Records for the task:
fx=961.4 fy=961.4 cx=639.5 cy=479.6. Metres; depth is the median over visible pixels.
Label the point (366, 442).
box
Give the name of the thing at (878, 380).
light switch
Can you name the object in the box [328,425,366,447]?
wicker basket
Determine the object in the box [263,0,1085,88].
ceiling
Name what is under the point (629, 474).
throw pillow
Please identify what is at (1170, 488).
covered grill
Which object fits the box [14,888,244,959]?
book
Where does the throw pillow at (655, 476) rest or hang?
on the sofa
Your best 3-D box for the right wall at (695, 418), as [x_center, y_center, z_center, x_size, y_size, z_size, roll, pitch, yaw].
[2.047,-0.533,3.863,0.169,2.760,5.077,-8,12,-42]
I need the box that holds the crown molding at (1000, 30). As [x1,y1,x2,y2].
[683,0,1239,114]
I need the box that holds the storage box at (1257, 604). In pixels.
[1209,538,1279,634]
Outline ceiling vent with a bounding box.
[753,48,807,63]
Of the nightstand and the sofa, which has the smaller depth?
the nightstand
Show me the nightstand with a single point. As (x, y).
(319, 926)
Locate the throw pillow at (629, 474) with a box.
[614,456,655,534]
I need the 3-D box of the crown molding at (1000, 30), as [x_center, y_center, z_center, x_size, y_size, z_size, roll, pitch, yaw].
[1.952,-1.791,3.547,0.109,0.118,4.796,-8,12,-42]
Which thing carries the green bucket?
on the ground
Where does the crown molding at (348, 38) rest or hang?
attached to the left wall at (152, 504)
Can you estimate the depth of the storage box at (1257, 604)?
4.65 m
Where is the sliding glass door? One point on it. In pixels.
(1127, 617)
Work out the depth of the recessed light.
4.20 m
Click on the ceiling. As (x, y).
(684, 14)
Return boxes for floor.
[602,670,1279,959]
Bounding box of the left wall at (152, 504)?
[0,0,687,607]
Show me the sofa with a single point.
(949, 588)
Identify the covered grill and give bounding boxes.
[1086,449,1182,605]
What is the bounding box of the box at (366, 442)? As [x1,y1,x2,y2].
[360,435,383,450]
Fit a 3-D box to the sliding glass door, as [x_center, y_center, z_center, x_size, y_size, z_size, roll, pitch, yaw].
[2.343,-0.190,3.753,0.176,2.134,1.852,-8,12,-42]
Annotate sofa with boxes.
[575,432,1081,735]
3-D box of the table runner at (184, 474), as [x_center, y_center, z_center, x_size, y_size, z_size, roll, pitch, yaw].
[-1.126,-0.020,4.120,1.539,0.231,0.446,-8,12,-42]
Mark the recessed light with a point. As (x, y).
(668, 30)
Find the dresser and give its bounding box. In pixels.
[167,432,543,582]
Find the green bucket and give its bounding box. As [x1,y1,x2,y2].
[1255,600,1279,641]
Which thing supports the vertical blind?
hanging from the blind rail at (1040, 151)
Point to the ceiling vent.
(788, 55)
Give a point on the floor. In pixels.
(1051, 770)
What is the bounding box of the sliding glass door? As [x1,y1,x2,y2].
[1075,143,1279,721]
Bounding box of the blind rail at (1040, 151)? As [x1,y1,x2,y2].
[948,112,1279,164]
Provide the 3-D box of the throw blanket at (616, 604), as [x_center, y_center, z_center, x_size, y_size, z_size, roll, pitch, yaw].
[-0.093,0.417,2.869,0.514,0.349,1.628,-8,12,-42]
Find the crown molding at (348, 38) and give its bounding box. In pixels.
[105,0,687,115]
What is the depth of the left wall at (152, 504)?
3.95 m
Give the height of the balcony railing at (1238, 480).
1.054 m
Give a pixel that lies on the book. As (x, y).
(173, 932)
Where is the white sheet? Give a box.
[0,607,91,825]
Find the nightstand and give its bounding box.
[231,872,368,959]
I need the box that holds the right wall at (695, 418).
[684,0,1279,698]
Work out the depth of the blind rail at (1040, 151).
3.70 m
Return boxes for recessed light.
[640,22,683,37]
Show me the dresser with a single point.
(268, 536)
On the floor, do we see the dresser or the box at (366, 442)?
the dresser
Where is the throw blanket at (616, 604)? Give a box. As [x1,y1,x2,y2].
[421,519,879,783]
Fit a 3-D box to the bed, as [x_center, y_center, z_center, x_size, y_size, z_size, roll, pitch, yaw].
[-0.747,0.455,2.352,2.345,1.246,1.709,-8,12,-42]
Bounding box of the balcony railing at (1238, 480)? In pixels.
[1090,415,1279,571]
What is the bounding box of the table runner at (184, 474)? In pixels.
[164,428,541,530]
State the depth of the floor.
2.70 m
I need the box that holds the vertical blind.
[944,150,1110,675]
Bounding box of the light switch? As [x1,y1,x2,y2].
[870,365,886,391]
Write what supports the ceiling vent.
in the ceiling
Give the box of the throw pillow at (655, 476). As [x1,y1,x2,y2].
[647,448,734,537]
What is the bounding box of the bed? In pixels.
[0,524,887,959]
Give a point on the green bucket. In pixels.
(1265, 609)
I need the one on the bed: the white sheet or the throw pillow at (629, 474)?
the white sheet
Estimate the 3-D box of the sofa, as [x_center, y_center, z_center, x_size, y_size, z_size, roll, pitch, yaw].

Exercise directions: All the entries must be retyped exactly.

Written response:
fx=961.4 fy=961.4 cx=639.5 cy=479.6. Metres; depth is the median over visible pixels.
Label the point (366, 442).
box
Give the name of the thing at (878, 380).
light switch
Can you name the object in the box [328,425,366,447]?
wicker basket
Determine the object in the box [263,0,1085,88].
ceiling
Name what is under the point (629, 474).
throw pillow
Please identify what is at (1170, 488).
covered grill
Which object fits the box [14,888,244,959]?
book
Where does the throw pillow at (655, 476) rest or hang?
on the sofa
Your best 3-D box for the right wall at (695, 418), as [x_center, y_center, z_center, x_size, y_size, z_size, roll, pitch, yaw].
[2.047,-0.533,3.863,0.169,2.760,5.077,-8,12,-42]
I need the box that holds the crown molding at (1000, 30). As [x1,y1,x2,y2].
[683,0,1239,114]
I need the box that holds the storage box at (1257, 604). In pixels.
[1209,538,1279,634]
Outline ceiling vent with a bounding box.
[753,48,807,63]
Of the nightstand and the sofa, which has the smaller depth?
the nightstand
Show me the nightstand with a single point. As (x, y).
(319, 926)
Locate the throw pillow at (629, 474) with a box.
[614,456,655,534]
I need the 3-D box of the crown molding at (1000, 30), as [x_center, y_center, z_center, x_size, y_size, z_size, roll, pitch, yaw].
[1.952,-1.791,3.547,0.109,0.118,4.796,-8,12,-42]
Which thing carries the green bucket?
on the ground
Where does the crown molding at (348, 38) rest or hang?
attached to the left wall at (152, 504)
Can you estimate the depth of the storage box at (1257, 604)?
4.65 m
Where is the sliding glass door? One point on it. In pixels.
(1127, 617)
Work out the depth of the recessed light.
4.20 m
Click on the ceiling. As (x, y).
(684, 14)
Return boxes for floor.
[602,670,1279,959]
Bounding box of the left wall at (152, 504)?
[0,0,687,607]
Show me the sofa with a single point.
(949, 588)
Identify the covered grill and give bounding boxes.
[1086,449,1182,605]
What is the bounding box of the box at (366, 442)? As [x1,y1,x2,y2].
[360,435,383,450]
Fit a 3-D box to the sliding glass door, as [x_center, y_center, z_center, x_size, y_size, z_size, roll, pitch, yaw].
[2.343,-0.190,3.753,0.176,2.134,1.852,-8,12,-42]
Annotate sofa with boxes.
[575,432,1081,735]
3-D box of the table runner at (184, 474), as [x_center, y_center, z_center, x_size, y_size, z_size, roll, pitch, yaw].
[-1.126,-0.020,4.120,1.539,0.231,0.446,-8,12,-42]
Mark the recessed light with a point. As (x, y).
(668, 30)
Find the dresser and give its bounding box. In pixels.
[167,432,543,582]
Find the green bucket and give its bounding box. As [x1,y1,x2,y2].
[1255,600,1279,641]
Which thing supports the vertical blind?
hanging from the blind rail at (1040, 151)
Point to the ceiling vent.
(788, 55)
Give a point on the floor. In pixels.
(1051, 770)
What is the bounding box of the sliding glass door? As [x1,y1,x2,y2].
[1075,143,1279,721]
Bounding box of the blind rail at (1040, 151)? As [x1,y1,x2,y2].
[948,112,1279,164]
Provide the 3-D box of the throw blanket at (616, 604), as [x_center, y_center, z_center, x_size, y_size, z_size, roll, pitch, yaw].
[-0.093,0.417,2.869,0.514,0.349,1.628,-8,12,-42]
Find the crown molding at (348, 38) and give its bounding box. In pixels.
[105,0,687,115]
What is the depth of the left wall at (152, 504)?
3.95 m
Give the height of the balcony railing at (1238, 480).
1.054 m
Give a pixel that lies on the book. As (x, y).
(173, 932)
Where is the white sheet? Give a box.
[0,607,91,825]
Find the nightstand and give its bounding box.
[231,872,368,959]
I need the box that holds the right wall at (695, 418).
[684,0,1279,698]
Work out the depth of the blind rail at (1040, 151).
3.70 m
Return boxes for recessed light.
[640,22,683,37]
Show me the dresser with a single point.
(268, 536)
On the floor, do we see the dresser or the box at (366, 442)?
the dresser
Where is the throw blanket at (616, 604)? Give a box. As [x1,y1,x2,y2].
[421,519,879,783]
Fit a 3-D box to the bed, as [x_center, y_center, z_center, x_size, y_size, z_size, roll, pitch, yaw].
[-0.747,0.455,2.352,2.345,1.246,1.709,-8,12,-42]
Bounding box of the balcony railing at (1238, 480)? In pixels.
[1090,415,1279,571]
What is the bounding box of the table runner at (184, 474)? In pixels.
[164,428,541,530]
State the depth of the floor.
2.70 m
I need the box that holds the vertical blind.
[944,150,1110,675]
Bounding box of the light switch? As [x1,y1,x2,y2].
[870,365,886,391]
Write what supports the ceiling vent.
in the ceiling
Give the box of the throw pillow at (655, 476). As [x1,y1,x2,y2].
[647,448,734,537]
What is the bounding box of the bed? In pixels.
[0,524,887,959]
Give a point on the green bucket. In pixels.
(1265, 609)
I need the one on the bed: the white sheet or the throw pillow at (629, 474)?
the white sheet
Estimate the 3-D box of the sofa, as [x_center, y_center, z_center, x_size, y_size, z_size, roll, pitch, yaw].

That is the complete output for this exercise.